An abnormal activated partial thromboplastin time clotting waveform is associated with high mortality and a procoagulant state.

We studied the associations of a biphasic waveform identified in 61 consecutive patients by activated partial thromboplastin times performed with an MDA 180 coagulation analyzer (bioMérieux Inc., Durham, NC, USA). The patients were encountered in a wide range of locations, including medical and surgical services, emergency and outpatient departments, and intensive care unit. The patients encountered also had a variety of clinical diagnoses. Of the patients, 42.6% were dead on follow-up evaluation at 3 months, and 67.2% had a clinical condition known to predispose to the development of disseminated intravascular coagulation (DIC). Sepsis was the most frequent associated condition and was present in 54% of the patients. Only 6 patients had overt DIC according to a standardized scoring system. However, D-dimer was elevated in 90% of patients, and antithrombin III and protein C levels decreased in 75.4% and 63.9%, respectively. The platelet count was decreased in 26%. Our results indicated that a biphasic waveform is associated with high mortality in general hospital patients and is frequently associated with sepsis. This waveform appears to be associated with a consumptive procoagulant state, which may represent early or nonovert DIC.

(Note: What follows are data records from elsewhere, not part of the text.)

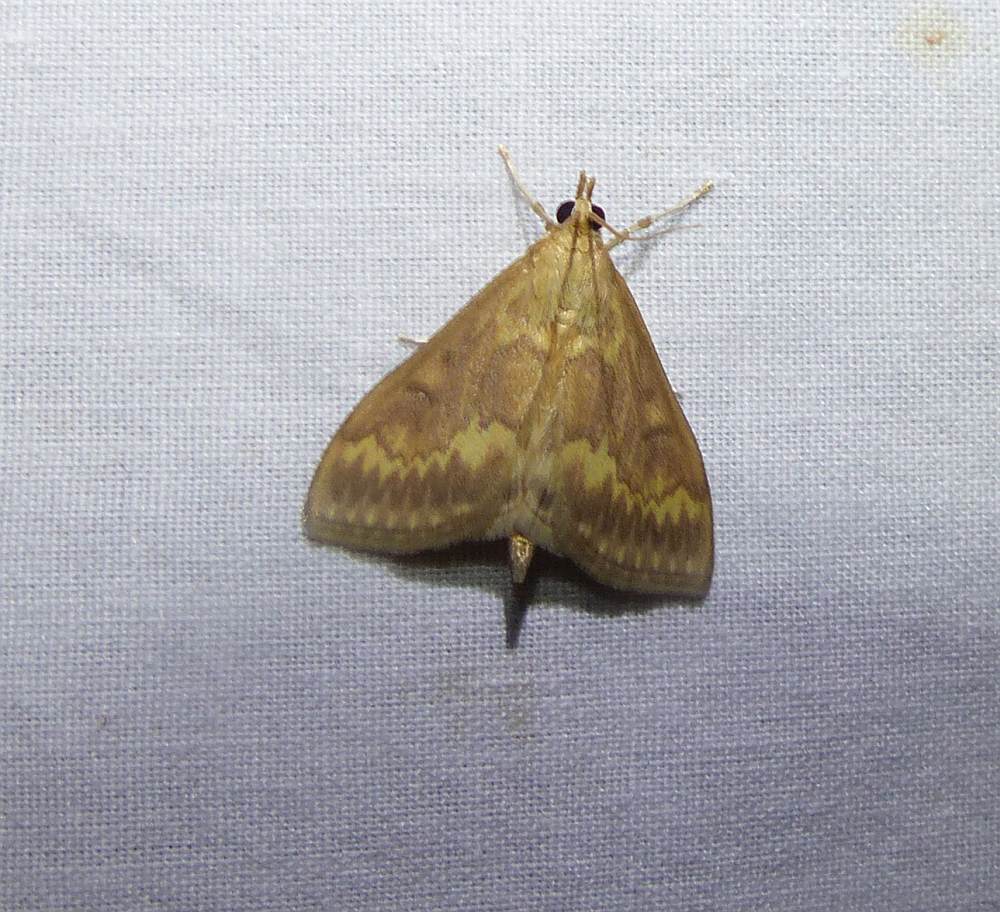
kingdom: Animalia
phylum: Arthropoda
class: Insecta
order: Lepidoptera
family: Crambidae
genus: Ostrinia
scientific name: Ostrinia nubilalis
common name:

Biphasic transmittance waveform in the APTT coagulation assay is due to the formation of a Ca(++)-dependent complex of C-reactive protein with very-low-density lipoprotein and is a novel marker of impending disseminated intravascular coagulation.

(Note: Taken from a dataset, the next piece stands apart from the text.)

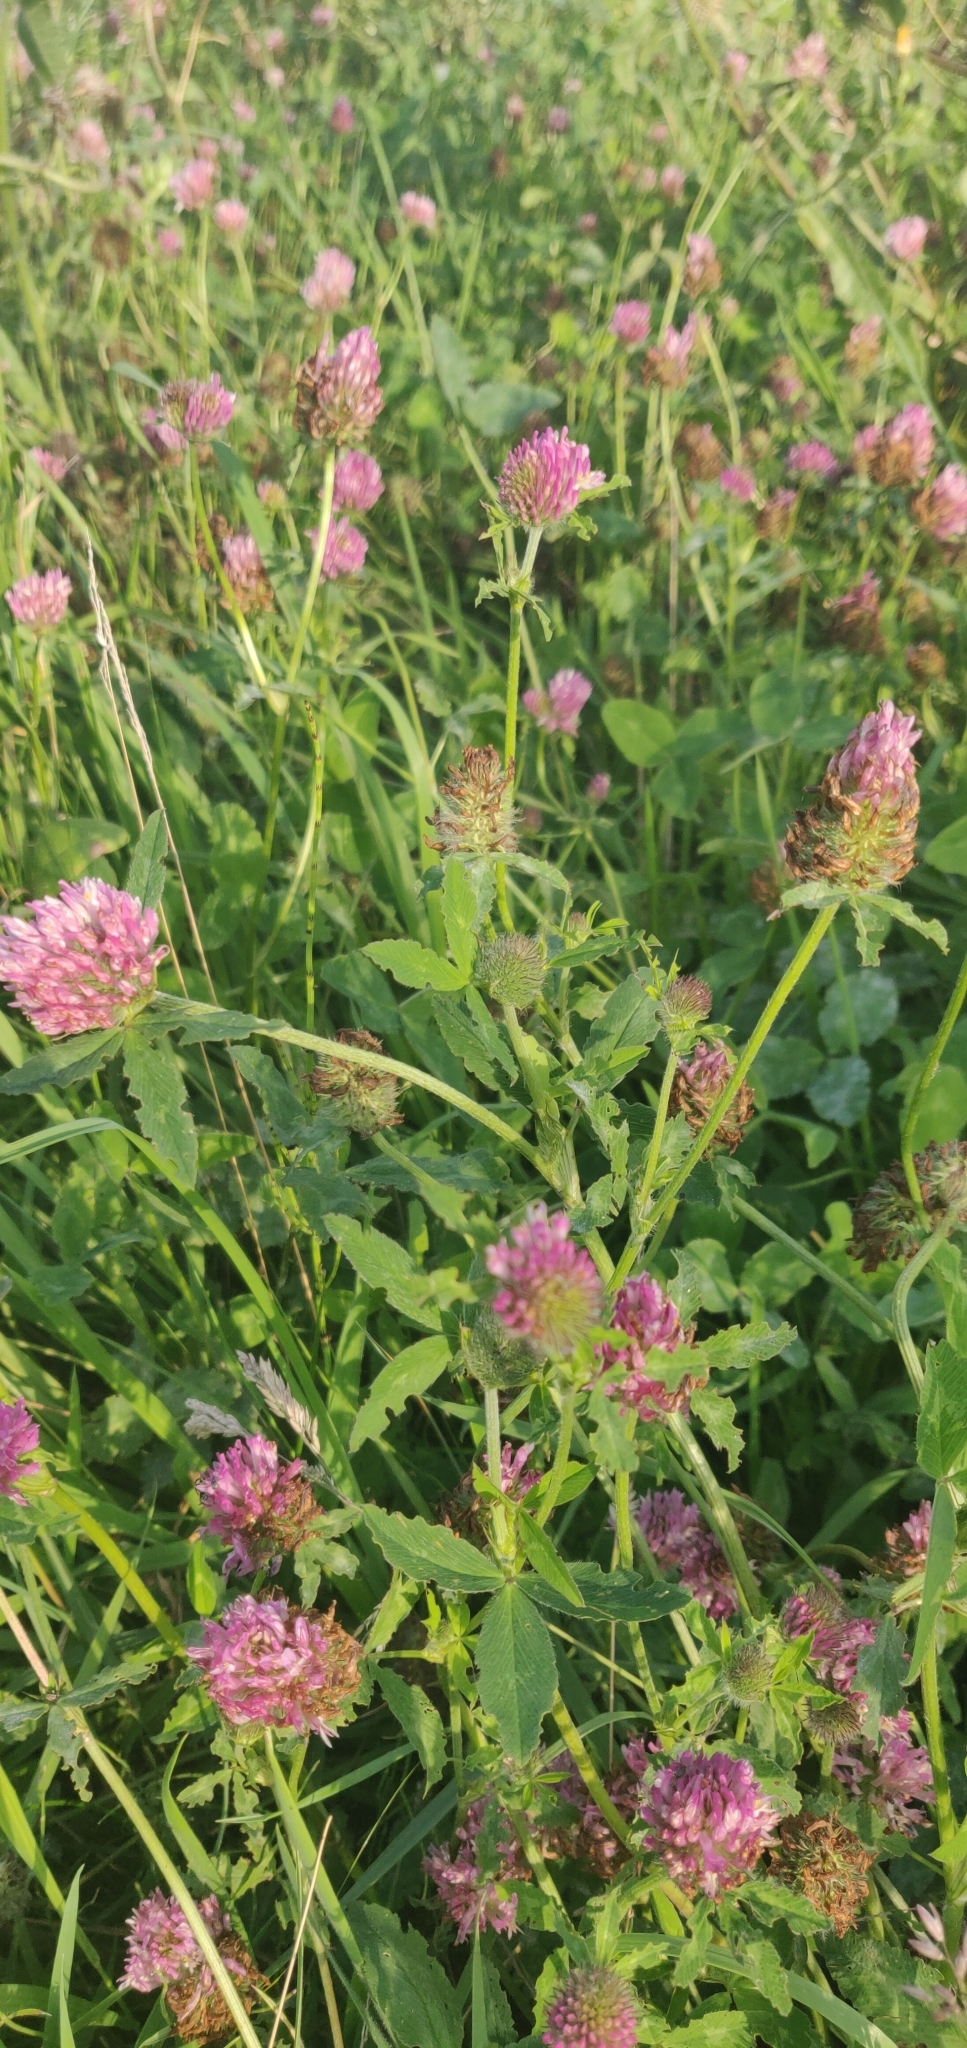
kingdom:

A decrease in light transmittance before clot formation, manifesting as a biphasic waveform (BPW) pattern in coagulation assays, was previously correlated with the onset of disseminated intravascular coagulation (DIC). In this study of 1187 consecutive admissions to the intensive care unit, the degree of this change on admission predicts DIC better than D-dimer measurements. Additionally, the BPW preceded the time of DIC diagnosis by 18 hours, on average, in 56% (203 of 362) of DIC patients. The BPW is due to the rapid formation of a precipitate and coincident turbidity change on recalcification of plasma. The isolated precipitate contains very-low-density lipoprotein (VLDL) and C-reactive protein (CRP). The addition of CRP and Ca(++) to normal plasma also causes the precipitation of VLDL and IDL, but not LDL or HDL. The K(d) of the CRP/VLDL interaction is 340 nM, and the IC(50) for Ca(++) is 5.0 mM. In 15 plasmas with the BPW, CRP was highly elevated (77-398 microg/mL), and the concentration of isolated VLDL ranged from 0.082 to 1.32 mM (cholesterol). The turbidity change on recalcification correlates well with the calculated level of the CRP-VLDL complex. Clinically, the BPW better predicts for DIC than either CRP or triglyceride alone. The complex may have pathophysiological implications because CRP can be detected in the VLDL fraction from sera of patients with the BPW, and the VLDL fraction has enhanced prothrombinase surface activity. The complex has been designated lipoprotein complexed C-reactive protein.